# [TASK DETAILS]
Copy every record exactly as it stands. Leave the pictures out.

----

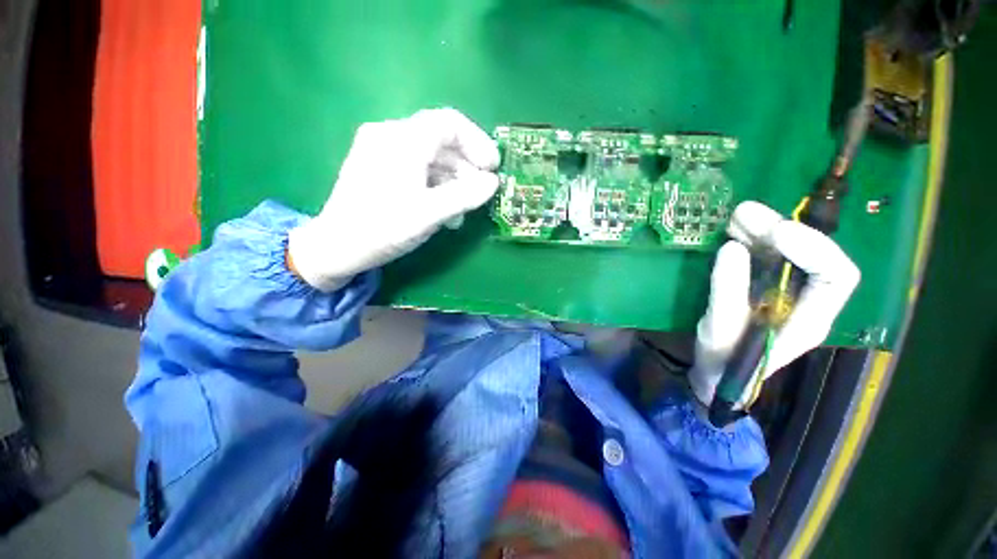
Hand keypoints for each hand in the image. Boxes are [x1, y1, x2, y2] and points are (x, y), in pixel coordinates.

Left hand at [288, 108, 500, 290]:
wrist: (336, 248)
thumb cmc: (382, 229)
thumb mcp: (429, 214)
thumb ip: (465, 196)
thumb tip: (492, 183)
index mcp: (402, 140)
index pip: (449, 123)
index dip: (477, 143)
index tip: (492, 168)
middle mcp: (390, 135)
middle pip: (441, 140)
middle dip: (467, 167)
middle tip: (481, 194)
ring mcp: (382, 150)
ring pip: (430, 157)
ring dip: (453, 181)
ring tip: (462, 212)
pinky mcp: (379, 167)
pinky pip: (417, 168)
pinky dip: (435, 185)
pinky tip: (443, 210)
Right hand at [689, 201, 860, 408]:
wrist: (716, 373)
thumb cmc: (724, 361)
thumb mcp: (721, 329)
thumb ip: (728, 291)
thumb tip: (731, 248)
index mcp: (810, 318)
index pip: (837, 276)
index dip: (815, 249)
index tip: (777, 234)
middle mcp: (806, 299)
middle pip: (811, 254)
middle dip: (780, 229)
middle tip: (744, 213)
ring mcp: (784, 289)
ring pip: (787, 250)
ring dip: (763, 228)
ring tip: (735, 216)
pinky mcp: (762, 284)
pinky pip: (765, 254)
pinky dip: (749, 238)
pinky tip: (732, 230)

----

# [ANSWER FOR THE TASK]
Hand keypoints for each hand in the image. Boxes are [x1, y1, x2, y2] and points are (x, y), in pixel coordinates.

Left hand at [288, 108, 500, 290]:
wrist: (336, 248)
thumb cmc: (382, 229)
thumb mcp: (429, 214)
thumb ip: (465, 196)
thumb tip: (492, 183)
index mcp: (402, 140)
index pip: (449, 123)
index dip: (477, 143)
index tip: (492, 168)
middle mcp: (390, 135)
middle pip: (441, 140)
middle dip: (467, 167)
middle tip: (481, 194)
ring mcp: (382, 150)
ring pip: (430, 157)
ring dip: (453, 181)
ring tip: (462, 212)
pinky mcp: (379, 167)
pinky pip: (417, 168)
pinky dip: (435, 185)
pinky tip: (443, 210)
Right hand at [689, 201, 860, 408]:
wrist: (716, 373)
thumb cmc: (724, 361)
thumb mcp: (721, 329)
thumb ip: (728, 291)
thumb tip: (731, 248)
index mcp: (810, 318)
index pip: (837, 276)
index dip: (815, 249)
index tip: (777, 234)
middle mcp: (806, 299)
middle pip: (811, 254)
middle dip: (780, 229)
middle tip: (744, 213)
ring mcp: (784, 289)
ring pip: (787, 250)
ring dip: (763, 228)
ring tip: (735, 216)
pinky mcp: (762, 284)
pinky pip: (765, 254)
pinky dip: (749, 238)
pinky tip: (732, 230)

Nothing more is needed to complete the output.